● Collected data:
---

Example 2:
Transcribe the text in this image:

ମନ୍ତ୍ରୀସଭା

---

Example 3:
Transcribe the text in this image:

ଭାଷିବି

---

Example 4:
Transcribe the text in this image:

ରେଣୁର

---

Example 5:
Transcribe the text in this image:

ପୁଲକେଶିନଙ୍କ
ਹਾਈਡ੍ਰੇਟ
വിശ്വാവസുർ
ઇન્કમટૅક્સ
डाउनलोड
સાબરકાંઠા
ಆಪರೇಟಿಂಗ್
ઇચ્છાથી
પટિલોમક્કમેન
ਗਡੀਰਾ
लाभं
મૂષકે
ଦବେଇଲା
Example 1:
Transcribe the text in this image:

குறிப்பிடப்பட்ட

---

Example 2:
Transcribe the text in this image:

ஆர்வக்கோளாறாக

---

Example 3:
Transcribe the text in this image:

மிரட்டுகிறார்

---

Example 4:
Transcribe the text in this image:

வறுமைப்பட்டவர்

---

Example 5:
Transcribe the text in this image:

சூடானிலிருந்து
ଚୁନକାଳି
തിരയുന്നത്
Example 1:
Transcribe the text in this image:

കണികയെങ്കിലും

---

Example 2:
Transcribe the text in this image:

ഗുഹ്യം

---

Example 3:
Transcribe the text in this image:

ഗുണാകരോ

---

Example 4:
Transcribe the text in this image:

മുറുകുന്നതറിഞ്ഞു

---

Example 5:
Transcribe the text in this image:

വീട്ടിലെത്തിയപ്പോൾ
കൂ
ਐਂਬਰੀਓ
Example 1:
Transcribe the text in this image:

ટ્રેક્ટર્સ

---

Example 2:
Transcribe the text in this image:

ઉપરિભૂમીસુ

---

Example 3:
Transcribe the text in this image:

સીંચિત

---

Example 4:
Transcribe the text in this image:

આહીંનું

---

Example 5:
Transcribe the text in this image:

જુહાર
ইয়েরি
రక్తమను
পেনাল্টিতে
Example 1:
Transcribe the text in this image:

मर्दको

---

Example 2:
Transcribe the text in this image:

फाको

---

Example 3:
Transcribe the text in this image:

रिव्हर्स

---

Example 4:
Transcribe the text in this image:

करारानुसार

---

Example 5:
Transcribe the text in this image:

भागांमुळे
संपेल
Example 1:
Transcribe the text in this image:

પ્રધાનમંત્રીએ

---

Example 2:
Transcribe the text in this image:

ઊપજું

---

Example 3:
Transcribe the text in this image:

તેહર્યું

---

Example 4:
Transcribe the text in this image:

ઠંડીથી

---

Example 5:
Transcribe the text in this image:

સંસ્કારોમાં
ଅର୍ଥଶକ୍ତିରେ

● What you have to do: Once more, give all the records exactly as they were written.

● Written response:
---

Example 2:
Transcribe the text in this image:

ମନ୍ତ୍ରୀସଭା

---

Example 3:
Transcribe the text in this image:

ଭାଷିବି

---

Example 4:
Transcribe the text in this image:

ରେଣୁର

---

Example 5:
Transcribe the text in this image:

ପୁଲକେଶିନଙ୍କ
ਹਾਈਡ੍ਰੇਟ
വിശ്വാവസുർ
ઇન્કમટૅક્સ
डाउनलोड
સાબરકાંઠા
ಆಪರೇಟಿಂಗ್
ઇચ્છાથી
પટિલોમક્કમેન
ਗਡੀਰਾ
लाभं
મૂષકે
ଦବେଇଲା
Example 1:
Transcribe the text in this image:

குறிப்பிடப்பட்ட

---

Example 2:
Transcribe the text in this image:

ஆர்வக்கோளாறாக

---

Example 3:
Transcribe the text in this image:

மிரட்டுகிறார்

---

Example 4:
Transcribe the text in this image:

வறுமைப்பட்டவர்

---

Example 5:
Transcribe the text in this image:

சூடானிலிருந்து
ଚୁନକାଳି
തിരയുന്നത്
Example 1:
Transcribe the text in this image:

കണികയെങ്കിലും

---

Example 2:
Transcribe the text in this image:

ഗുഹ്യം

---

Example 3:
Transcribe the text in this image:

ഗുണാകരോ

---

Example 4:
Transcribe the text in this image:

മുറുകുന്നതറിഞ്ഞു

---

Example 5:
Transcribe the text in this image:

വീട്ടിലെത്തിയപ്പോൾ
കൂ
ਐਂਬਰੀਓ
Example 1:
Transcribe the text in this image:

ટ્રેક્ટર્સ

---

Example 2:
Transcribe the text in this image:

ઉપરિભૂમીસુ

---

Example 3:
Transcribe the text in this image:

સીંચિત

---

Example 4:
Transcribe the text in this image:

આહીંનું

---

Example 5:
Transcribe the text in this image:

જુહાર
ইয়েরি
రక్తమను
পেনাল্টিতে
Example 1:
Transcribe the text in this image:

मर्दको

---

Example 2:
Transcribe the text in this image:

फाको

---

Example 3:
Transcribe the text in this image:

रिव्हर्स

---

Example 4:
Transcribe the text in this image:

करारानुसार

---

Example 5:
Transcribe the text in this image:

भागांमुळे
संपेल
Example 1:
Transcribe the text in this image:

પ્રધાનમંત્રીએ

---

Example 2:
Transcribe the text in this image:

ઊપજું

---

Example 3:
Transcribe the text in this image:

તેહર્યું

---

Example 4:
Transcribe the text in this image:

ઠંડીથી

---

Example 5:
Transcribe the text in this image:

સંસ્કારોમાં
ଅର୍ଥଶକ୍ତିରେ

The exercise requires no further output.